There was also a hint that says first consider the case where $\int\phi=0$. How should I use this hint? Any help is much appreciated.
First, one can prove that
$$\phi \in D(\Bbb R)\mbox{ statisfies } \int_{\Bbb R} \phi(x)dx=0\Leftrightarrow\exists \psi\in D(\Bbb R)\mbox{ such that } \psi'=\phi.$$
Second, fix a test function $\theta$ such that $\int_{\Bbb R} \theta(x)dx=1$.
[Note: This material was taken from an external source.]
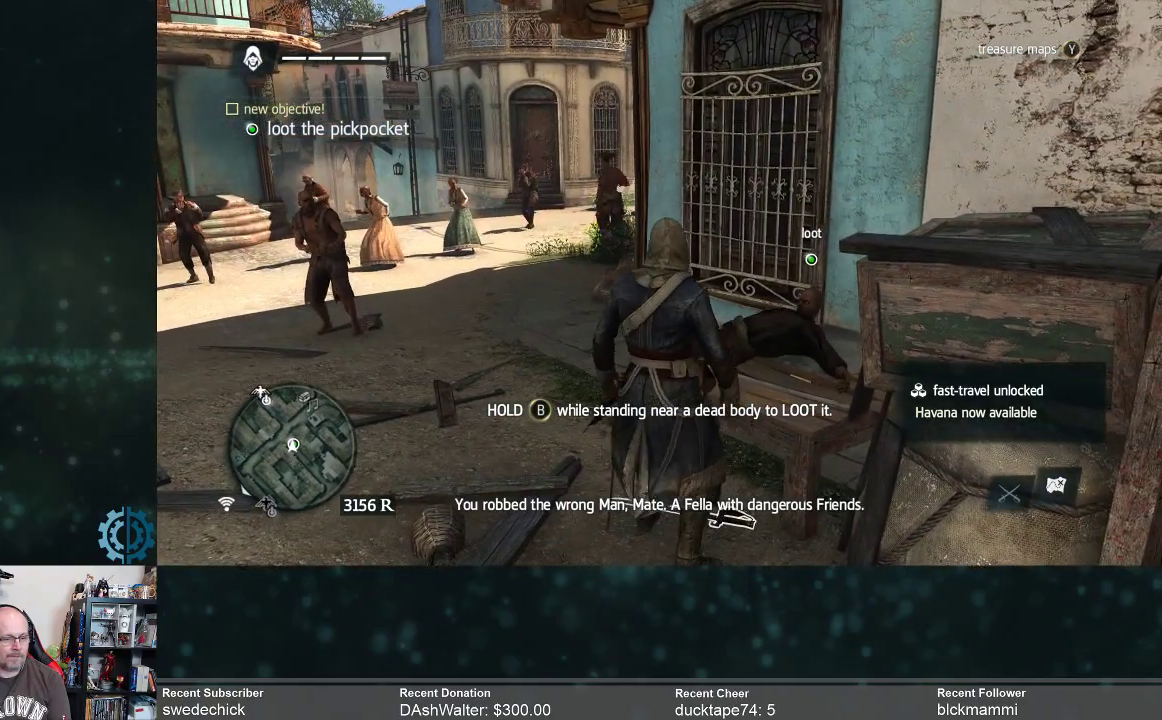
{"dt_ms": 500, "buttons": [], "left_stick": "center", "right_stick": "center", "events": [[500, "B", "up"]]}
Given arbitrary test function $\phi$, we can always say that
$$\phi(x) =\theta(x)\int_{\Bbb R} \phi(y)dy + \left(\phi(x)-\theta(x)\int_{\Bbb R} \phi(y)dy\right).$$
Clearly, there exists a test function $\phi_1$ such that $$\phi_1'(x) = \phi(x)-\theta(x)\int_{\Bbb R} \phi(y)dy$$
Finally, we have a distribution $F$ such that $F'=0$.
We write$$ \langle F, \phi\rangle =\left\langle F, \theta(x)\int_{\Bbb R} \phi(y)dy + \left(\phi(x)-\theta(x)\int_{\Bbb R} \phi(y)dy\right) \right\rangle $$ $$ =\left\langle F, \theta(x)\int_{\Bbb R} \phi(y)dy + \phi_1' \right\rangle $$ $$ = \int_{\Bbb R} \phi(y)dy\left\langle F, \theta \right\rangle-\left\langle F', \phi_1 \right\rangle = \int_{\Bbb R} \phi(y)dy\left\langle F, \theta \right\rangle $$
Now, the test function $\theta$ being fixed and not depending on $\phi$, we say that $c=\left\langle F, \theta \right\rangle $ and obtain that $$ \langle F, \phi\rangle = c \int_{\Bbb R} \phi(y)dy,$$ hence, indeed, $F$ is represented by a constant function $c$.